ACTIONS TO TAKE.
(a) Summarize the patent text on nickel vapor deposition in two sentences.
(b) Continue the patent text on nickel vapor deposition from the point where it stops.

STUDY TEXT.

————

GREENBLUM & BERNSTEIN, P.L.C. (RESTON, VA, US)
Claims:
What is claimed:

1. A method, comprising: depositing nickel on a base body by nickel vapor deposition to form a nickel coated base body; and processing the nickel coated base body to form a component.

2. The method according to claim 1, wherein the component is a component for rocket construction.

3. The method according to claim 1, wherein the depositing of nickel seals a porous ceramic base body and/or a non-ceramic fiber composite base body against gases and liquids.

4. The method according to claim 2, wherein the component is a cooled base body of nickel comprising cavities for rocket drives.

5. The method according to claim 2, wherein the component produced is a non-cooled base body of nickel for rocket drives.

6. The method according to claim 1, wherein the base body is composed of a milled metallic base structure.

7. The method according to claim 3, wherein the base body is composed of a ceramic fiber composite structure.

8. The method according to claim 3, wherein the base body is composed of individual tubular elements.

9. The method according to claim 4, wherein the base body is composed of a milled metallic base structure.

10. The method according to claim 5, wherein the base body is composed of a ceramic fiber composite structure.

11. The method according to claim 1, wherein the processing comprises at least one of nickel vapor deposition, chemical processing, or mechanical processing.

12. The method according to claim 1, wherein, prior to the depositing of nickel on the base body, a chemical or electroplating pretreatment of the base body is performed.

13. The method according to claim 12, wherein the electroplating pretreatment of the base body comprises electrolytic plating.

14. The method according to claim 13, wherein the nickel layer is at least 35 mm thick in at least one location.

15. The method according to claim 4, wherein the cavities are formed by milling.

16. The method according to claim 4, wherein the cavities are filled with material.

17. A product produced by the process comprising: depositing nickel on a base body by nickel vapor deposition to form a nickel coated base body; and processing the nickel coated base body to form a component.

18. A component for rocket construction comprising: a base body having a nickel coating applied by nickel vapor deposition.

19. The component according to claim 18, wherein the base body has open cooling channels.

20. The component according to claim 18, wherein the base body has closed cooling channels.

Description:

CROSS-REFERENCE TO RELATED APPLICATIONS

The present application claims priority under 35 U.S.C. §119 of German Application No. 10 2006 021 539.7-45, filed on May 8, 2006, the disclosure of which is expressly incorporated by reference herein in its entirety.

BACKGROUND OF THE INVENTION

1. Field of the Invention

The invention relates to a method for producing components for rocket construction.

2. Discussion of Background Information

Various methods, e.g., electrodeposition of nickel, welding technologies or soldering methods are known for producing components for rocket construction, e.g., support structures for thrust chambers.

————

THE DATA.
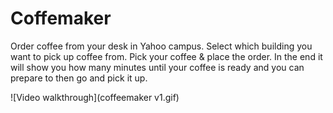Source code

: # Coffemaker
Order coffee from your desk in Yahoo campus.
Select which building you want to pick up coffee from. Pick your coffee & place the order. In the end it will show you how many minutes until your coffee is ready and you can prepare to then go and pick it up.

![Video walkthrough](coffeemaker v1.gif)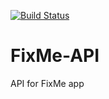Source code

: [![Build Status](http://circleci-badges-max.herokuapp.com/img/Ambada-Soft/FixMe-API?token=)](https://circleci.com/gh/Ambada-Soft/FixMe-API)
# FixMe-API
API for FixMe app
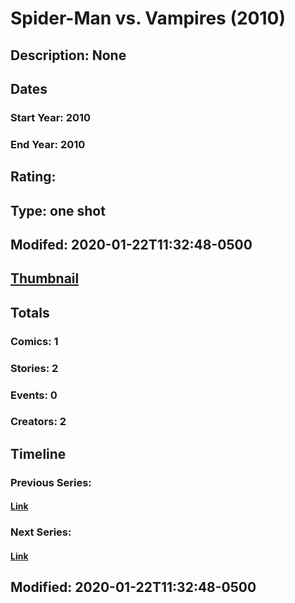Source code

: # Spider-Man vs. Vampires (2010)
## Description: None
## Dates
### Start Year: 2010
### End Year: 2010
## Rating: 
## Type: one shot
## Modifed: 2020-01-22T11:32:48-0500
## [Thumbnail](http://i.annihil.us/u/prod/marvel/i/mg/9/c0/5af9d6d90832b.jpg)
## Totals
### Comics: 1
### Stories: 2
### Events: 0
### Creators: 2
## Timeline
### Previous Series: 
#### [Link]()
### Next Series: 
#### [Link]()
## Modified: 2020-01-22T11:32:48-0500
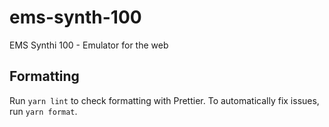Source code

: # ems-synth-100

EMS Synthi 100 - Emulator for the web

## Formatting

Run `yarn lint` to check formatting with Prettier.
To automatically fix issues, run `yarn format`.
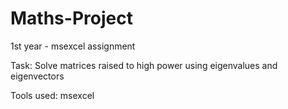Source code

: # Maths-Project
1st year - msexcel assignment

Task: Solve matrices raised to high power using eigenvalues and eigenvectors

Tools used: msexcel

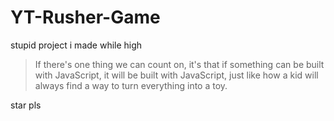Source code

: # YT-Rusher-Game

stupid project i made while high

<blockquote>
If there's one thing we can count on, it's that if something can be built with JavaScript, it will be built with JavaScript, just like how a kid will always find a way to turn everything into a toy.
</blockquote>

star pls
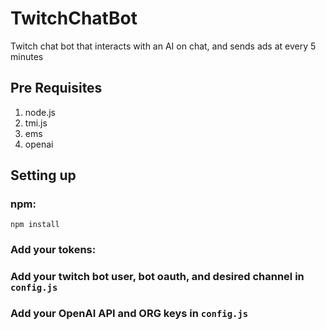 # TwitchChatBot
Twitch chat bot that interacts with an AI on chat, and sends ads at every 5 minutes
## Pre Requisites

1. node.js
2. tmi.js
3. ems
4. openai

## Setting up

### npm: 
`npm install`

### Add your tokens:

### Add your twitch bot user, bot oauth, and desired channel in `config.js`
### Add your OpenAI API and ORG keys in `config.js`
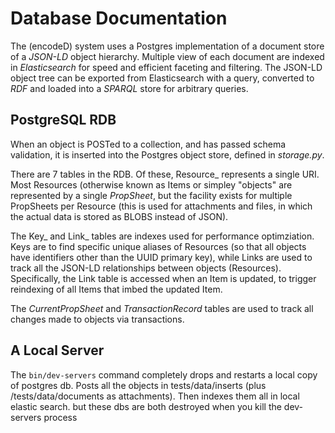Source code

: Database Documentation
======================

The (encodeD) system uses a Postgres implementation of a document store of a _JSON-LD_ object hierarchy.   Multiple view of each document are indexed in _Elasticsearch_ for speed and efficient faceting and filtering.  The JSON-LD object tree can be exported from Elasticsearch with a query, converted to _RDF_ and loaded into a _SPARQL_ store for arbitrary queries.

## PostgreSQL RDB

When an object is POSTed to a collection, and has passed schema validation, it is inserted into the Postgres object store, defined in _storage.py_.   

There are 7 tables in the RDB.  Of these, Resource_ represents a single URI.  Most Resources (otherwise known as Items or simpley "objects" are represented by a single _PropSheet_, but the facility exists for multiple PropSheets per Resource (this is used for attachments and files, in which the actual data is stored as BLOBS instead of JSON).  

The Key_ and Link_ tables are indexes used for performance optimziation.  Keys are to find specific unique aliases of Resources (so that all objects have identifiers other than the UUID primary key), while Links are used to track all the JSON-LD relationships between objects (Resources).  Specifically, the Link table is accessed when an Item is updated, to trigger reindexing of all Items that imbed the updated Item.

The _CurrentPropSheet_ and _TransactionRecord_ tables are used to track all changes made to objects via transactions.

## A Local Server

The `bin/dev-servers` command completely drops and restarts a local copy of postgres db. Posts all the objects in tests/data/inserts (plus /tests/data/documents as attachments). Then indexes them all in local elastic search.
but these dbs are both destroyed when you kill the dev-servers process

————

SOLVED TASKS.
(a) The patent text claims a method in which nickel is deposited on a base body by nickel vapor deposition and the nickel coated base body is then processed to form a component, such as a component for rocket construction. It also claims the product of that process and a rocket construction component whose base body has a nickel coating applied by nickel vapor deposition, and it states that electrodeposition of nickel, welding technologies, and soldering methods are already known for producing such components.

(b)
Typically, the use of ceramic components for thrust chambers has a disadvantage that the hollow bodies produced are not sufficiently gas-tight due to the type of design. However, this is not permissible in many fields of application. Thus, galvanic coatings and coatings containing silicon for sealing the surfaces are in the test phase.

Support structures for thrust chambers in rocket construction in particular are currently produced by electrodeposition of nickel, welding technologies, soldering methods or other methods. However, electrodeposition of nickel (e.g., at 0.01 to 0.02 mm/h) in particular has the disadvantage of very high throughput times in the production process.

At higher deposition rates (e.g., at approximately 0.25 mm/h), the Nickel Vapor Deposition (“NVD”) method shortens the throughput time considerably, thus reducing the overall development time.

In the NVD method, nickel tetracarbonyl gas is typically guided over a tempered master form in a special coating chamber and deposited as pure nickel on the surface of the master form in a chemical process. One of the main fields of application of the NVD method is the manufacture of nickel tools, e.g., nickel shells for kitchen sink tools. The NVD method is mainly used in die construction. For example, nickel is thereby deposited on a female mold in the NVD method. The nickel shell applied is separated from the female mold and used as a component. The production of a nickel shell by a female mold has the disadvantage that the production and application of a support structure on contoured, undercut base bodies (e.g., combustion chambers with nozzle expansion for rocket engines) is possible only through a splitting of the nickel shell for reasons of integration. This makes further process steps necessary in the subsequent integration to connect the individual nickel shells to one another and to the base body. This additional expenditure in production and the substantial risks to quality due to the necessary readjustment of the support structure have made this NVD method hitherto seem unsuitable for the production of rocket components.

For this reason the NVD method has not been used to manufacture components for rocket construction, e.g., support structures for thrust chambers, and consequently a use of the NVD method for this purpose is not currently known.

SUMMARY OF THE INVENTION

Through its deposition characteristics, the NVD method can make it possible to seal the surface in small cavities. With continued deposition, an additional external support structure can be produced according to the operational load. Furthermore, the NVD method makes it possible to construct reinforcing, connecting and fastening elements such as, e.g., ribs, webs, flanges, weld studs, bolting surfaces, holders and bracket joints at the same time, or to produce them from an applied thick film by mechanical processing. In particular, in ceramic components with irregular surface structures and greatly fluctuating geometrical accuracy, a mechanical post-processing is thus no longer necessary before the metal connecting elements can be connected and/or sealed with a precision fit to the surface structure by interlocking elements or interlocked anchoring.

Connecting two components by screwing, welding, soldering and electroplating technology are generally known.

The NVD method additionally makes it possible to connect nickel components to components of other materials mechanically by undercutting, roughening or other anchor-formed shapings of the base body. For example, the mechanical connection of a milled metallic cool body to a load-bearing jacket can be produced in this manner.

Thus, the present invention provides a method for the production of components for rocket construction, which method can have a high deposition rate, and is able to apply nickel layers of uniform thickness onto base bodies of any shape in a manner conforming to the surface, and is able to remove nickel layers in open cavities.

In one embodiment, the present invention provides a method, including depositing nickel on a base body by nickel vapor deposition to form a nickel coated base body; and processing the nickel coated base body to form a component.

In another embodiment, the present invention provides a component for rocket construction.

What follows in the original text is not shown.